TRY IT:
Among the entries below, one stretch runs from the line that contains "Врач очищает кожу лица от" through the line that contains "gibt, ist sie". Repeat that stretch exactly, ends included, and only that.
Start of GIVEN ENTRIES
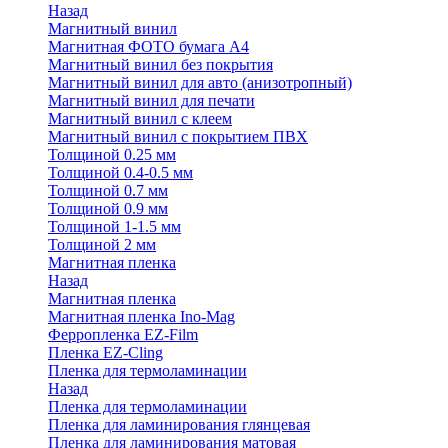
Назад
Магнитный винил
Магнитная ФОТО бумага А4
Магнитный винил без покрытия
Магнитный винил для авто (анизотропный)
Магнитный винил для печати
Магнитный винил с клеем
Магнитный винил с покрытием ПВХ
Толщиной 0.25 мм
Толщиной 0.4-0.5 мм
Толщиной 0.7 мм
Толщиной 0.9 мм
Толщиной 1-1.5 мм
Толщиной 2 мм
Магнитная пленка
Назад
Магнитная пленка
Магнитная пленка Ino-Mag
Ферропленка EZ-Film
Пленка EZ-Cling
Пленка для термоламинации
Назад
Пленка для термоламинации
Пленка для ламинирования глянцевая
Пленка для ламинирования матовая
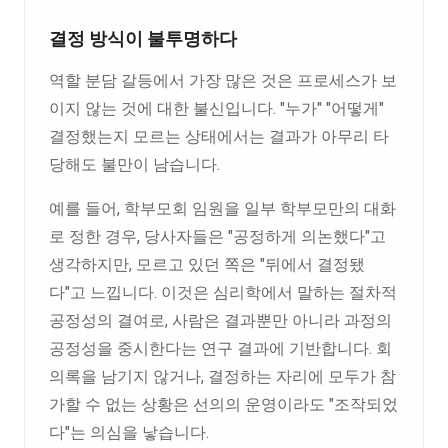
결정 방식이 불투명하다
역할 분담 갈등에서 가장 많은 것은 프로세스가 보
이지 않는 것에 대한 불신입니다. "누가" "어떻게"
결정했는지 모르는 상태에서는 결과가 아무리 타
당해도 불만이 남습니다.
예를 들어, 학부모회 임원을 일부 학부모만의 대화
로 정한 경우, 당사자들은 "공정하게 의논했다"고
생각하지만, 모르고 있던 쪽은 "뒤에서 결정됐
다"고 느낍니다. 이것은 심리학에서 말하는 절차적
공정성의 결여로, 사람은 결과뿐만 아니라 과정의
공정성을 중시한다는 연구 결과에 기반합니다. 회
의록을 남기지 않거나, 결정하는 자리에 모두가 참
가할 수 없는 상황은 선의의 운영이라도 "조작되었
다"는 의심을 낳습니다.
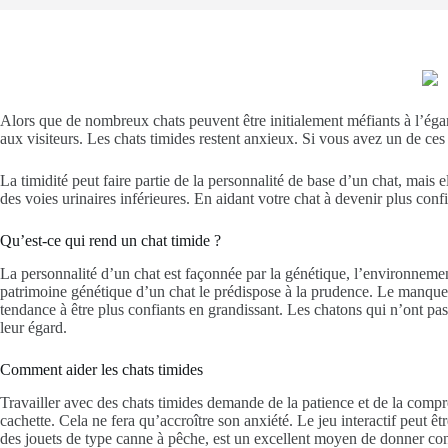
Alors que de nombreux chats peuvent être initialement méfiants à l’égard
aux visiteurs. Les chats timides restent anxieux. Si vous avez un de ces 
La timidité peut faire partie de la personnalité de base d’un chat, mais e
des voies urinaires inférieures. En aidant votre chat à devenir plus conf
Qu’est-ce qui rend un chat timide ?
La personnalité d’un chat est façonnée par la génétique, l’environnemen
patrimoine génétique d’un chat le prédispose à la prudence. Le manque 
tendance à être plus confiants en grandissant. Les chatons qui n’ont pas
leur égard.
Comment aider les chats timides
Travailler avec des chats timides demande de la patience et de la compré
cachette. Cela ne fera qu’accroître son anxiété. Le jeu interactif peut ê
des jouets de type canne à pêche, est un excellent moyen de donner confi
End of GIVEN ENTRIES
Start of GIVEN ENTRIES
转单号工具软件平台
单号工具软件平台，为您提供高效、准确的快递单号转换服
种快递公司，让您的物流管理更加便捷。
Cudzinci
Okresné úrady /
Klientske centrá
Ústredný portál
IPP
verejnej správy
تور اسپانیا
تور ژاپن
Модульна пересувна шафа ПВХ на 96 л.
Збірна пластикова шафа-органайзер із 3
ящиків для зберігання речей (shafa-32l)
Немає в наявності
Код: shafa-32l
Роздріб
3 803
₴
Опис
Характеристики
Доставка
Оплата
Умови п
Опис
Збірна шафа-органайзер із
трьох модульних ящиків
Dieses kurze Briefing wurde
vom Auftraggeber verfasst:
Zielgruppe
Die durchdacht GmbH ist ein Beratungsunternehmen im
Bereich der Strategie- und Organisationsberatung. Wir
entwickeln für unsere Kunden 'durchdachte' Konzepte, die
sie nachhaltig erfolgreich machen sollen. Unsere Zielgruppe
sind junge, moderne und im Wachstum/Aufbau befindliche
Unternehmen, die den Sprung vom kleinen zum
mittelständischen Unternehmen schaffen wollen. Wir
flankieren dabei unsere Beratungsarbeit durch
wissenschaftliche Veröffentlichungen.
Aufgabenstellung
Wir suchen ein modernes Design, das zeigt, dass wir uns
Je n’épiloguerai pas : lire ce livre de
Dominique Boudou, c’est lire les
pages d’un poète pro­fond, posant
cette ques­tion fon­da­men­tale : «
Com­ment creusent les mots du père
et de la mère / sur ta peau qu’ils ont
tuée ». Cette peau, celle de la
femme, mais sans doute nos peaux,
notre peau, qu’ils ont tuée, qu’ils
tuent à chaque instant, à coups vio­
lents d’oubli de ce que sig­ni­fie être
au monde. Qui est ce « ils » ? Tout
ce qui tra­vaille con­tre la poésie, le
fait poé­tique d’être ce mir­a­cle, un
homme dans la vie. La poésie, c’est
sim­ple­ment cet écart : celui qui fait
End of GIVEN ENTRIES
Start of GIVEN ENTRIES
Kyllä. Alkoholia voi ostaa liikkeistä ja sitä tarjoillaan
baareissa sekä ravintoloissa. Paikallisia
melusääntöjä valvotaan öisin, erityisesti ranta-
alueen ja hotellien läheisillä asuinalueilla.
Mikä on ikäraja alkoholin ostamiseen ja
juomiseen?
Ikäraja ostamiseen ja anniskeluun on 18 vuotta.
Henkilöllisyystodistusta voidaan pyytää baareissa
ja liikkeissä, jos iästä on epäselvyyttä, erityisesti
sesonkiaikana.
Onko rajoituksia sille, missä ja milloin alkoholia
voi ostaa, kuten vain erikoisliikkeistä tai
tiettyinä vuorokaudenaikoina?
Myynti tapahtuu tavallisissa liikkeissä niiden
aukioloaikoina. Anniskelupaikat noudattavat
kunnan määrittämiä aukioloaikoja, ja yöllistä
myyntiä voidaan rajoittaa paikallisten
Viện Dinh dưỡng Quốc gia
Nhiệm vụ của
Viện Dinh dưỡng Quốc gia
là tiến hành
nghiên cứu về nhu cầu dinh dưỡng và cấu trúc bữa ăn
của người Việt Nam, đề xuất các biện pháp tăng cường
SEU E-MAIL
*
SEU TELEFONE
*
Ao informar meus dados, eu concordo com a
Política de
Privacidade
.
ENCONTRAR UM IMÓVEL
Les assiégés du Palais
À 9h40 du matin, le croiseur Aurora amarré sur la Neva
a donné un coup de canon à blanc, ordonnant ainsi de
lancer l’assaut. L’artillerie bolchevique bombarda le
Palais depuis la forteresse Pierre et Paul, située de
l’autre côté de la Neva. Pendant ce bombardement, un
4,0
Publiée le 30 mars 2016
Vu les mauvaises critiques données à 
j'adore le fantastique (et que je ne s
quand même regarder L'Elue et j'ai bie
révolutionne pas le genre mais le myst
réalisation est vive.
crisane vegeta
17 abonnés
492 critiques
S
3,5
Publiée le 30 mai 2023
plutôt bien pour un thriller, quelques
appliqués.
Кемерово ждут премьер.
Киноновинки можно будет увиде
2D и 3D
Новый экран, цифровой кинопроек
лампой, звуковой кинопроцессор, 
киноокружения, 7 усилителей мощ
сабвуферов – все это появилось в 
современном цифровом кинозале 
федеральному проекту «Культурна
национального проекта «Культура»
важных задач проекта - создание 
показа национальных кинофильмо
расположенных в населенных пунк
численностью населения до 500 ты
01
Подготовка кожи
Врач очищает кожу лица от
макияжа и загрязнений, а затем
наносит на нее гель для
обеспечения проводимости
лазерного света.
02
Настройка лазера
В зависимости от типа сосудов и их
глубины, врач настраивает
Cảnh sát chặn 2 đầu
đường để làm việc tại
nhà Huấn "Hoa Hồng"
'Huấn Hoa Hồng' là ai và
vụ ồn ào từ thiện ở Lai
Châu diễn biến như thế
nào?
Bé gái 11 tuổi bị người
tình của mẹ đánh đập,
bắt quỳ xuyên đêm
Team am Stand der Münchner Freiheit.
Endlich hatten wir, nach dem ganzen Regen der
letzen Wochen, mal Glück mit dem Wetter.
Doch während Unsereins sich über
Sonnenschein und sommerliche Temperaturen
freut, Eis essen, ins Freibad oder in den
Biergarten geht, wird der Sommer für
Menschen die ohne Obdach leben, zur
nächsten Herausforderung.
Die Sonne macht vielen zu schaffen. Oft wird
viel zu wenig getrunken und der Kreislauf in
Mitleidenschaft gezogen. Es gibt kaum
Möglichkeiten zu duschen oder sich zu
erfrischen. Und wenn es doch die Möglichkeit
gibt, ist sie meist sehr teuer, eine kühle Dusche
End of GIVEN ENTRIES
EXERCISE OUTPUT:
Врач очищает кожу лица от
макияжа и загрязнений, а затем
наносит на нее гель для
обеспечения проводимости
лазерного света.
02
Настройка лазера
В зависимости от типа сосудов и их
глубины, врач настраивает
Cảnh sát chặn 2 đầu
đường để làm việc tại
nhà Huấn "Hoa Hồng"
'Huấn Hoa Hồng' là ai và
vụ ồn ào từ thiện ở Lai
Châu diễn biến như thế
nào?
Bé gái 11 tuổi bị người
tình của mẹ đánh đập,
bắt quỳ xuyên đêm
Team am Stand der Münchner Freiheit.
Endlich hatten wir, nach dem ganzen Regen der
letzen Wochen, mal Glück mit dem Wetter.
Doch während Unsereins sich über
Sonnenschein und sommerliche Temperaturen
freut, Eis essen, ins Freibad oder in den
Biergarten geht, wird der Sommer für
Menschen die ohne Obdach leben, zur
nächsten Herausforderung.
Die Sonne macht vielen zu schaffen. Oft wird
viel zu wenig getrunken und der Kreislauf in
Mitleidenschaft gezogen. Es gibt kaum
Möglichkeiten zu duschen oder sich zu
erfrischen. Und wenn es doch die Möglichkeit
gibt, ist sie meist sehr teuer, eine kühle Dusche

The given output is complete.